Karen and I made our way into the isle about 10:00 p.m. We danced while the dew point saturated us, sweat and rain fused. I again entered that door, a threshold into a sanctuary where longing and grief were companioned. We danced, clapped, yelled, and sang until the band took their final bow at midnight.
Karen attended a Crosby, Stills and Nash concert in her hometown, Kansas City, in 1973. By then, my oldest baby was near death, the youngest unable to walk, barely talk. The log cabin that I had built became a shelter from the dark chaos circling, looming.
I became a percussionist, rapping on the lung lobes of my oldest daughter. Rat a tat tat. We’d watch the evening news with Walter Chronkite, reporting in on machine gun fire as the war continued. Rat a tat tat. I smoothed baby oil over her smacked body and whispered little secrets of enduring love and offered the promise of a dessert if she’d eat dinner. Little bargains, staving off death for another day.
Southern Cross. Sailing the Pacific Ocean, guided at night by the constellation. My oldest died after her sixth birthday, quietly, one dark winter morning and then the dream began. I’d sail, climbing the mast searching for her in the wide and empty ocean, seeing neither dolphins or whales, not even an albatross. After a year of those dreams, I came down the mast. Hope relinquished.
After she died, I listened to Marrakess Express on my truck radio returning home at night from out-of-town work. The errant drumbeat caught my moribund body and I’d pull off the road and begin dancing on the black pavement.
Forget ‘A Mighty Fortress Is My God,’ I couldn’t sing that hymn anymore. What I knew by heart was beyond words, deeper than faith. Later, I took off my white clergy collar, the silver buttons, the black shirt and shoved them to the back of my drawer. Later still, my marriage dimmed, two people living together, strangers. Hearts broken, remained so.
Is it only rock and roll that can collapse the walls of an ordered, clinched life?
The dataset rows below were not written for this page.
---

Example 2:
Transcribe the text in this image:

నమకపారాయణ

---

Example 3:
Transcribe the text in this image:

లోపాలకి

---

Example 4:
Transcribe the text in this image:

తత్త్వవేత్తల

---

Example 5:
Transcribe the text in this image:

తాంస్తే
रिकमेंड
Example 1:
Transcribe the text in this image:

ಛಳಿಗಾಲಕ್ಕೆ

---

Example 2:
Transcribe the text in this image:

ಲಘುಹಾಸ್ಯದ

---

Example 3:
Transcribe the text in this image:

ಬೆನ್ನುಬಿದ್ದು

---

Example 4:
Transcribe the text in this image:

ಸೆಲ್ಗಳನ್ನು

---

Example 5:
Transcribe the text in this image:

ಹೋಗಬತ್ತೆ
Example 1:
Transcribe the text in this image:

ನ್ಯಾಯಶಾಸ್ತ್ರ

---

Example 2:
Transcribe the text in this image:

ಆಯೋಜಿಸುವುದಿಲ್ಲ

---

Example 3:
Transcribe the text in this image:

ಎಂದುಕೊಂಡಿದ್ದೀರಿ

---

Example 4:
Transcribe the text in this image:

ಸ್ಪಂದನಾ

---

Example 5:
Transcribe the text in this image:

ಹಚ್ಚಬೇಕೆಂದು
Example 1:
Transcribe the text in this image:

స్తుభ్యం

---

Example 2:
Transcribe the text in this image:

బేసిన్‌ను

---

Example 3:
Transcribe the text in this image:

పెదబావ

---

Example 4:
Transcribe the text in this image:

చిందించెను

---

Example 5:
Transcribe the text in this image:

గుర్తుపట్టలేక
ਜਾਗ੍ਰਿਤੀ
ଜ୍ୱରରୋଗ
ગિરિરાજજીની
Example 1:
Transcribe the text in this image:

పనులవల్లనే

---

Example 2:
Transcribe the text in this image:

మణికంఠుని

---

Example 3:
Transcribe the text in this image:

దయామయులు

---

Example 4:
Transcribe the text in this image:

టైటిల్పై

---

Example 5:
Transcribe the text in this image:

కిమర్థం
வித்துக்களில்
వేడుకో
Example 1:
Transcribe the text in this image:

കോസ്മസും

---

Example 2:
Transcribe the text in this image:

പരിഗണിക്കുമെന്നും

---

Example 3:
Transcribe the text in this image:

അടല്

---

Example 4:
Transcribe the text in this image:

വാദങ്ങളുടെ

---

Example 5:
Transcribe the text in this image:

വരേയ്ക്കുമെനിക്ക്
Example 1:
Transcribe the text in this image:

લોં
Is it only dance that can lead the body to trust the inelegant wildness of life?
The rituals of rock and roll, fast dance, slow dance and the wordless sailing into the far horizon have become my prayer, the way I enter and live into the timeless mystery of life with and beyond pain and death.
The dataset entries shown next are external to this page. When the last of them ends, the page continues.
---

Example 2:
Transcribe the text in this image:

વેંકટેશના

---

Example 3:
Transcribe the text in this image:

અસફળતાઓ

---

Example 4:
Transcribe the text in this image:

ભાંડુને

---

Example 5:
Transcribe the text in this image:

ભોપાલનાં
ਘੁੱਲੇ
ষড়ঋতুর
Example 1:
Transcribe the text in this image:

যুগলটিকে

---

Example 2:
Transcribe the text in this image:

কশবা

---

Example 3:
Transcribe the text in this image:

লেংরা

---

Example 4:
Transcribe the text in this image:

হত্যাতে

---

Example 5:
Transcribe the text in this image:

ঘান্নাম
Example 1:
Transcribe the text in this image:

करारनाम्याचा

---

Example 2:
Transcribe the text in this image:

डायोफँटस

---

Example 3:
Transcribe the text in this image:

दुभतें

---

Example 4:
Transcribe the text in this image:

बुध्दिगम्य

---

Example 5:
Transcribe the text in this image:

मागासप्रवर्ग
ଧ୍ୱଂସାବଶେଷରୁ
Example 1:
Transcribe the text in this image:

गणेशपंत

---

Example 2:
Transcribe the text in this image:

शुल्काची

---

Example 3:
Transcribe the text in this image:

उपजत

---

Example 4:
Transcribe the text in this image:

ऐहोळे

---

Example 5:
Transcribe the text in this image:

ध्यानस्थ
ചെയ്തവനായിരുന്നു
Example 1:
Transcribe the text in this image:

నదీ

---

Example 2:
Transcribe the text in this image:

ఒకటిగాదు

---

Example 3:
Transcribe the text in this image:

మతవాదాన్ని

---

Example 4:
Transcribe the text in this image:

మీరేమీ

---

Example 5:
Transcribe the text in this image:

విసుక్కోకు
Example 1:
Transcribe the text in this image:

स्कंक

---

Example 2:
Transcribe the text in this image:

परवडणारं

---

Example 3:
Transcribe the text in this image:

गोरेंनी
Last year, I purchased a traditional sailboat, a Sharpie. She sits in a slip near Beaufort Inlet, North Carolina. When I pull the tan bark sail up the mast, I remember my dreams of climbing the mast, circling the horizon with my eyes, coming back down, feeling empty. I look up now, check the fullness of the sail, the wind’s direction, and I feel the swell of the ocean, rocking and holding me. The bow cuts through the waves, one hand on the tiller, the other on the mainsheet. I leave land a bit excited, full of wonder, tempting myself, "What if I keep going south, past the equator, to the southern ocean, at night spotting the Southern Cross, releasing my control of the tiller, passing through the threshold of the world’s pain and my gratefulness for the final time?"